*** Records shown

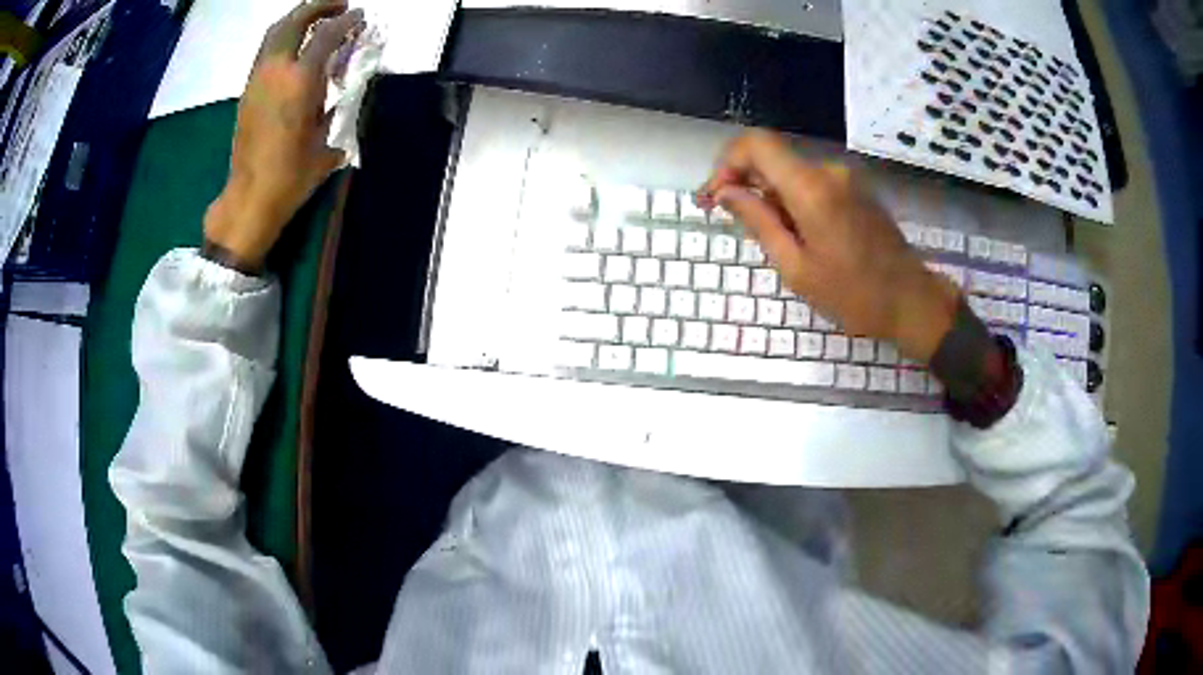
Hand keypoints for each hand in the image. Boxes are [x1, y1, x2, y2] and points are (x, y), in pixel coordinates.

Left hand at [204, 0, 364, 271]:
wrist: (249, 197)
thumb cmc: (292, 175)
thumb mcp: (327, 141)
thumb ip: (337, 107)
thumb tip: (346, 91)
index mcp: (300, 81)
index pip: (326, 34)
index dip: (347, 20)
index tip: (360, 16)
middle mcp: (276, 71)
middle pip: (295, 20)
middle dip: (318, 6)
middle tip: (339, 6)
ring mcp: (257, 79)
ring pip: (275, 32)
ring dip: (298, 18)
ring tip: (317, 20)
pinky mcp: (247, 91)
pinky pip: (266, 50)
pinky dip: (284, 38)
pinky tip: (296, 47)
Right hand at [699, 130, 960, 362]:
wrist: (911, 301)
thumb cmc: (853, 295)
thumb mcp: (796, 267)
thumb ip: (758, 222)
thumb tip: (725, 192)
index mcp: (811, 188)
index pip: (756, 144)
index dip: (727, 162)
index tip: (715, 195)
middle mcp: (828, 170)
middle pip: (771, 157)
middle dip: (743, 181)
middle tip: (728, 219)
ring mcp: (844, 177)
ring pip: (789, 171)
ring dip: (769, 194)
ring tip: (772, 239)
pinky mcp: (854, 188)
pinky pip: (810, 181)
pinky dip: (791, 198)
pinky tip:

******

# Task goal
Take the lines of the material above from the first through the one containing "pinky mcp: (247, 91)", both included, and print them exactly without the pictures.

# Solution
Hand keypoints for each hand in the image. Boxes are [x1, y1, x2, y2] and points are (x, y), in pixel coordinates.

Left hand at [204, 0, 364, 271]:
wrist: (249, 197)
thumb cmc: (292, 175)
thumb mcp: (327, 141)
thumb ip: (337, 107)
thumb tip: (346, 91)
index mcp: (300, 81)
index pip: (326, 34)
index dip: (347, 20)
index tip: (360, 16)
middle mcp: (276, 71)
middle pip: (295, 20)
middle dip: (318, 6)
middle tip: (339, 6)
ring mcp: (257, 79)
ring pip: (275, 32)
ring dip: (298, 18)
ring tip: (317, 20)
pinky mcp: (247, 91)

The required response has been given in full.